Current economic conditions meaning either high inflation, high interest rates, or both, after years of artificially low interest rates and massive unprecedented expansion of the money supply.
Both inflation & interest rate rises lower the value of all existing bonds, including US govt debt. This increases borrowing costs for the govt going forward as bonds roll over, which puts significant pressure on an already pretty fucked federal budget deficit situation.
And, it decreases the portfolio values of all asset holders, including banks, which means potential bank runs on smaller banks (depends what the fed does, ie could increase FDIC limit). These factors will also greatly reduce available credit, which affects everyone.
Some of these things I think are good, like correcting to reasonable interest rates from the artificial low and the negative feedback of the inflation bill coming due for QE. Many others are bad.
It's really tough to know where to keep your money right now. I'm leaving my portfolio in a mix of index funds and BTC. I don't have a strong opinion on what good bets are right now, nor the time & energy to actively research or actively manage a portfolio.
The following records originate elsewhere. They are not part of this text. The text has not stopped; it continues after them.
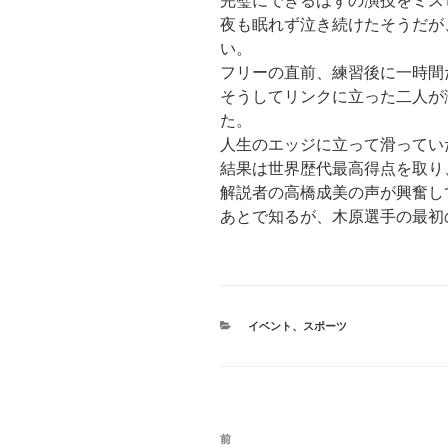
完璧にできるはずの演技をミス
夜も眠れず泣き続けたそうだが
い。
フリーの直前、練習後に一時間
そうしてリンクに立った二人が
た。
人生のエッジに立って滑ってい
結果は世界歴代最高得点を取り
解説者の高橋成美の声が興奮し
あとで知るが、木原選手の最初
カ
イベント
、
スポーツ
テ
ゴ
リ
ー
投
前
前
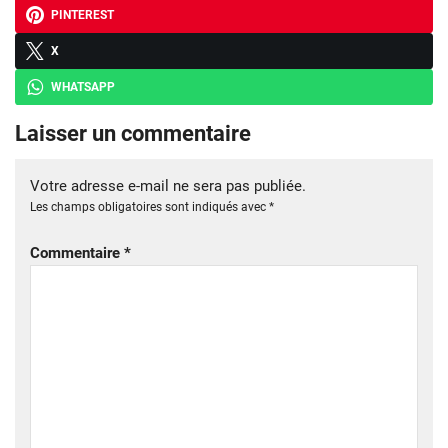
PINTEREST
X
WHATSAPP
Laisser un commentaire
Votre adresse e-mail ne sera pas publiée.
Les champs obligatoires sont indiqués avec
*
Commentaire
*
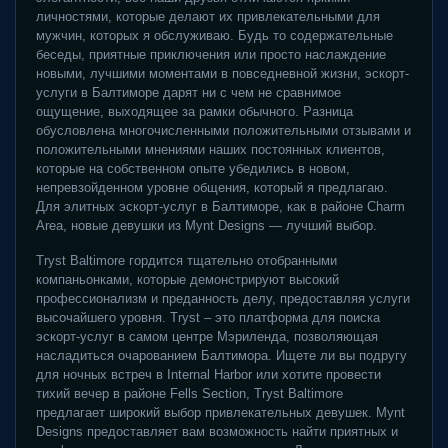
личностями, которые делают их привлекательными для
мужчин, которых я обслуживаю. Будь то содержательные
беседы, приятные приключения или просто наслаждение
новыми, лучшими моментами в повседневной жизни, эскорт-
услуги в Балтиморе дарят ни с чем не сравнимое
ощущение, выходящее за рамки обычного. Разница
обусловлена ​​многочисленными положительными отзывами и
положительными мнениями наших постоянных клиентов,
которые на собственном опыте убедились в новом,
непревзойденном уровне общения, который я предлагаю.
Для элитных эскорт-услуг в Балтиморе, как в районе Charm
Area, новые девушки из Mynt Designs — лучший выбор.
Tryst Baltimore гордится тщательно отобранными
компаньонками, которые демонстрируют высокий
профессионализм и преданность делу, предоставляя услуги
высочайшего уровня. Tryst – это платформа для поиска
эскорт-услуг в самом центре Мэриленда, позволяющая
насладиться очарованием Балтимора. Ищете ли вы подругу
для ночных встреч в Internal Harbor или хотите провести
тихий вечер в районе Fells Section, Tryst Baltimore
предлагает широкий выбор привлекательных девушек. Mynt
Designs предоставляет вам возможность найти приятных и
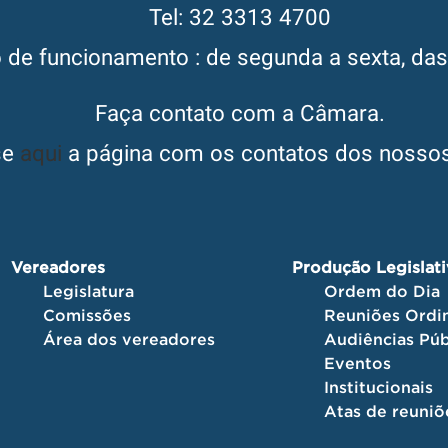
Tel: 32 3313 4700
o de funcionamento : de segunda a sexta, da
Faça contato com a Câmara.
se
aqui
a página com os contatos dos nossos
Vereadores
Produção Legislat
Legislatura
Ordem do Dia
Comissões
Reuniões Ordin
Área dos vereadores
Audiências Púb
Eventos
Institucionais
Atas de reuniõ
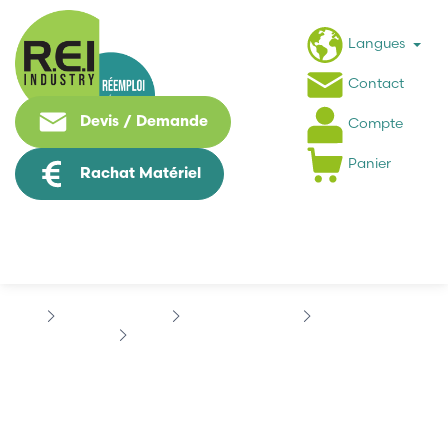
Langues
Contact
Devis / Demande
Compte
Panier
Rachat Matériel
Hmi / Affichage
ALLEN-BRADLEY
PANELVIEW PLUS
ALLEN BRADLEY 2711P-K12C15D1
ALLEN BRADLEY 2711P-
K12C15D1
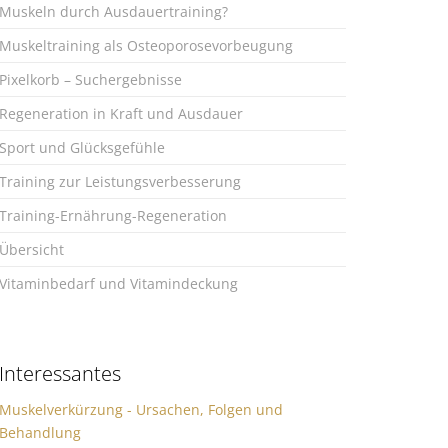
Muskeln durch Ausdauertraining?
Muskeltraining als Osteoporosevorbeugung
Pixelkorb – Suchergebnisse
Regeneration in Kraft und Ausdauer
Sport und Glücksgefühle
Training zur Leistungsverbesserung
Training-Ernährung-Regeneration
Übersicht
Vitaminbedarf und Vitamindeckung
Interessantes
Muskelverkürzung - Ursachen, Folgen und
Behandlung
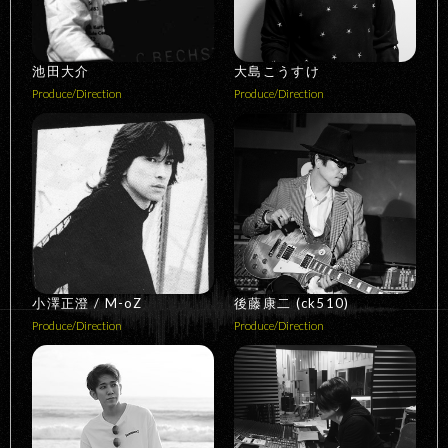
池田大介
大島こうすけ
Produce/Direction
Produce/Direction
小澤正澄 / M-oZ
後藤康二 (ck510)
Produce/Direction
Produce/Direction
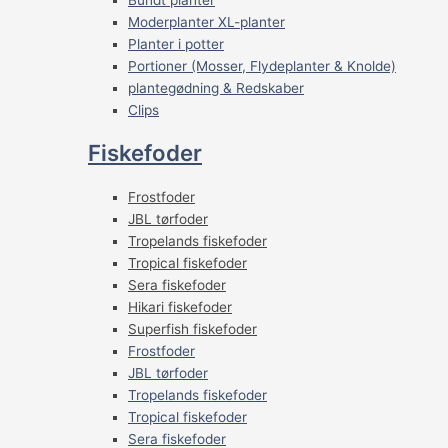
Moderplanter XL-planter
Planter i potter
Portioner (Mosser, Flydeplanter & Knolde)
plantegødning & Redskaber
Clips
Fiskefoder
Frostfoder
JBL tørfoder
Tropelands fiskefoder
Tropical fiskefoder
Sera fiskefoder
Hikari fiskefoder
Superfish fiskefoder
Frostfoder
JBL tørfoder
Tropelands fiskefoder
Tropical fiskefoder
Sera fiskefoder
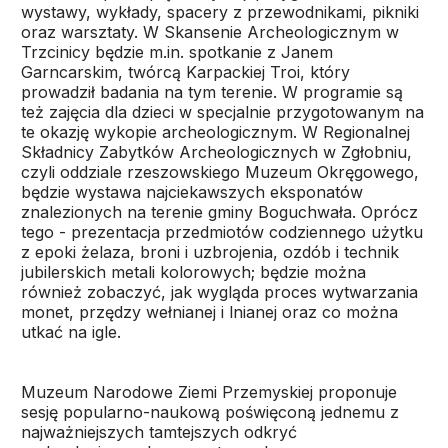
wystawy, wykłady, spacery z przewodnikami, pikniki
oraz warsztaty. W Skansenie Archeologicznym w
Trzcinicy będzie m.in. spotkanie z Janem
Garncarskim, twórcą Karpackiej Troi, który
prowadził badania na tym terenie. W programie są
też zajęcia dla dzieci w specjalnie przygotowanym na
te okazję wykopie archeologicznym. W Regionalnej
Składnicy Zabytków Archeologicznych w Zgłobniu,
czyli oddziale rzeszowskiego Muzeum Okręgowego,
będzie wystawa najciekawszych eksponatów
znalezionych na terenie gminy Boguchwała. Oprócz
tego - prezentacja przedmiotów codziennego użytku
z epoki żelaza, broni i uzbrojenia, ozdób i technik
jubilerskich metali kolorowych; będzie można
również zobaczyć, jak wygląda proces wytwarzania
monet, przędzy wełnianej i lnianej oraz co można
utkać na igle.
Muzeum Narodowe Ziemi Przemyskiej proponuje
sesję popularno-naukową poświęconą jednemu z
najważniejszych tamtejszych odkryć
I have a moderately weak opinion that equity prices will do OK. Equities suffer from higher interest rates, since bonds become relatively more attractive, but they are both inflation-proof & currency diversified. So even if USD significantly depreciates, on average the companies in a broad index fund earn the majority of their income in other countries.
So I don't think we'll see anything like a great depression-level decline in the stock market. It may be moderately bad and I can imagine a world where I researched a lot more decided to move out of equities, but I don't think it will be terrible.